A: Short answer is that it boils, but it boils differently because it's either evaporation from a liquid surface in low temperature or "bulk evaporation" aka. boiling, due to temperature gradient. Now because oven heats more or less uniformly all sides of pot is heated the same, thus eliminating clear temperature gradient. Without  temperature gradient "strong visual" bulk evaporation is impossible. Besides in oven air is heated to high degree, thus producing higher pressure to escaping water vapor molecules, so water becomes a little-bit super-heated, which may raise water's boiling point a bit. This is second reason why you don't see standard boiling effects as with boiling kettle.
A: The "roiling boil" is a mechanism for moving heat from the bottom of the pot to the top. You see it on the stovetop because most of the heat generally enters the liquid from a superheated surface below the pot.  But in a convection oven, whether the heat enters from above, from below, or from both equally depends on how much material you are cooking and the thermal conductivity of its container.
I had an argument about this fifteen years ago which I settled with a great kitchen experiment.  I put equal amounts of water in a black cast-iron skillet and a glass baking dish with similar horizontal areas, and put them in the same oven.  (Glass is a pretty good thermal insulator; the relative thermal conductivities and heat capacities of aluminum, stainless steel, and cast iron surprise me whenever I look them up.)  After some time, the water in the iron skillet was boiling like gangbusters, but the water in the glass was totally still.  A slight tilt of the glass dish, so that the water touched a dry surface, was met with a vigorous sizzle: the water was keeping the glass temperature below the boiling point where there was contact, but couldn't do the same for the iron.
When I pulled the two pans out of the oven, the glass pan was missing about half as much water as the iron skillet.
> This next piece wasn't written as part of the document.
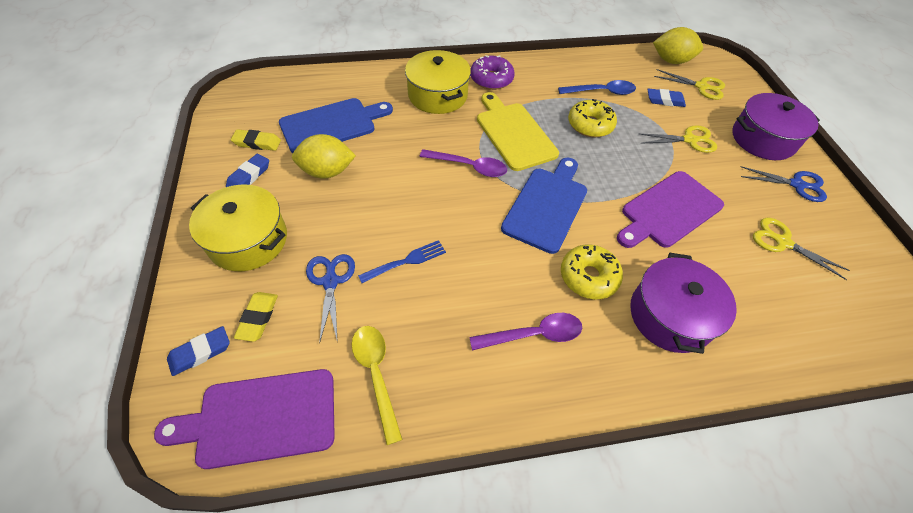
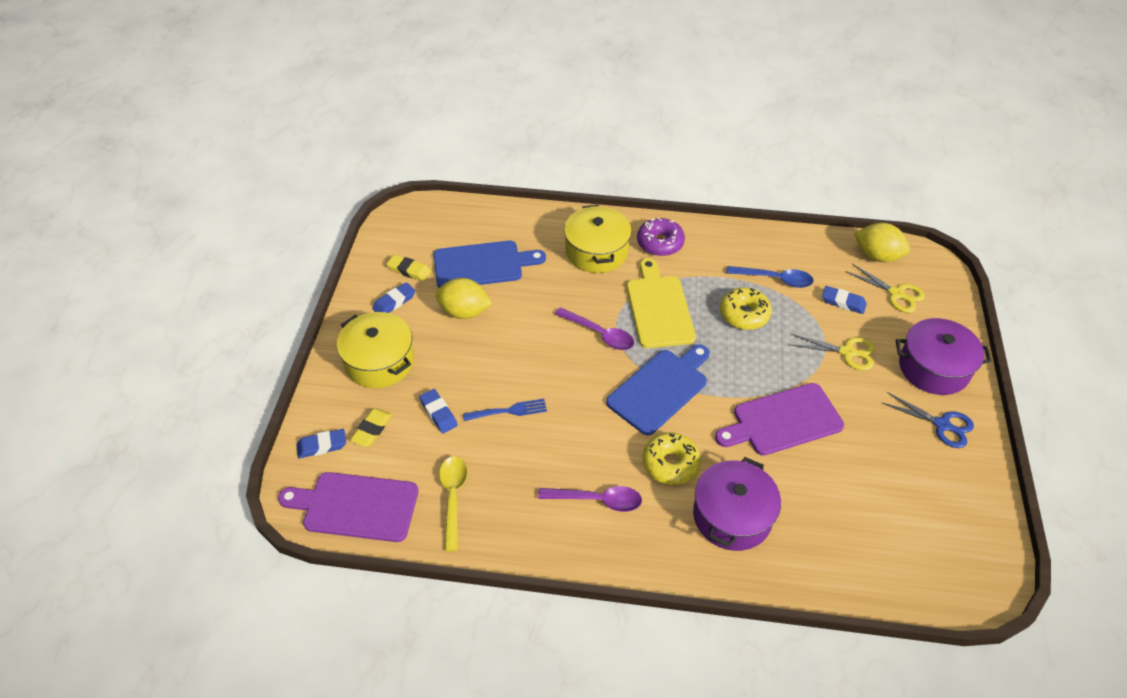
camera: 20 degrees right, 5 degrees down
(330, 281) = (438, 413): blue scissors -> blue eraser
(782, 242) = (887, 478): yellow scissors -> none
I interpreted this to mean that boiling had taken place from the top surface only of the glass pan, but from both the top and bottom surfaces of the iron skillet.
Note that it is totally possible to get a bubbling boil from an insulating glass dish in a hot oven; the bubbles are how you know when the lasagna is ready.
(A commenter reminds me that I used the "broiler" element at the top of the oven rather than the "baking" element at the bottom of the oven, to increase the degree to which the heat came "from above." That's probably why I chose black cast iron, was to capture more of the radiant heat.)
A: It might also be prudent to consider the environment of the oven itself. The "atmosphere" in the oven is already at a temperature > 100°C and this means that water in the "air" is in the gaseous state. As water evaporates at the surface at temperatures nominally > 40°C this would mean that the water vapour is "immediately" absorped into the gaseous state (immediately in the sense that the energy transfer occurs far fast because of the molecular energy) and the remaining water is nominally cooling the surface of the vessel via thermal convection. I believe this is thermo-dynamics in action :)
A: If you include 'microwave' in the OP's ovens, the water in glass containers boils throughout its volume, not just the surface, indicating heat transfer barriers in conventional ovens.
A: In the oven, the air is saturated with water vapor, and the number of evaporated water molecules becomes equal to those settled in it. Evaporation stops.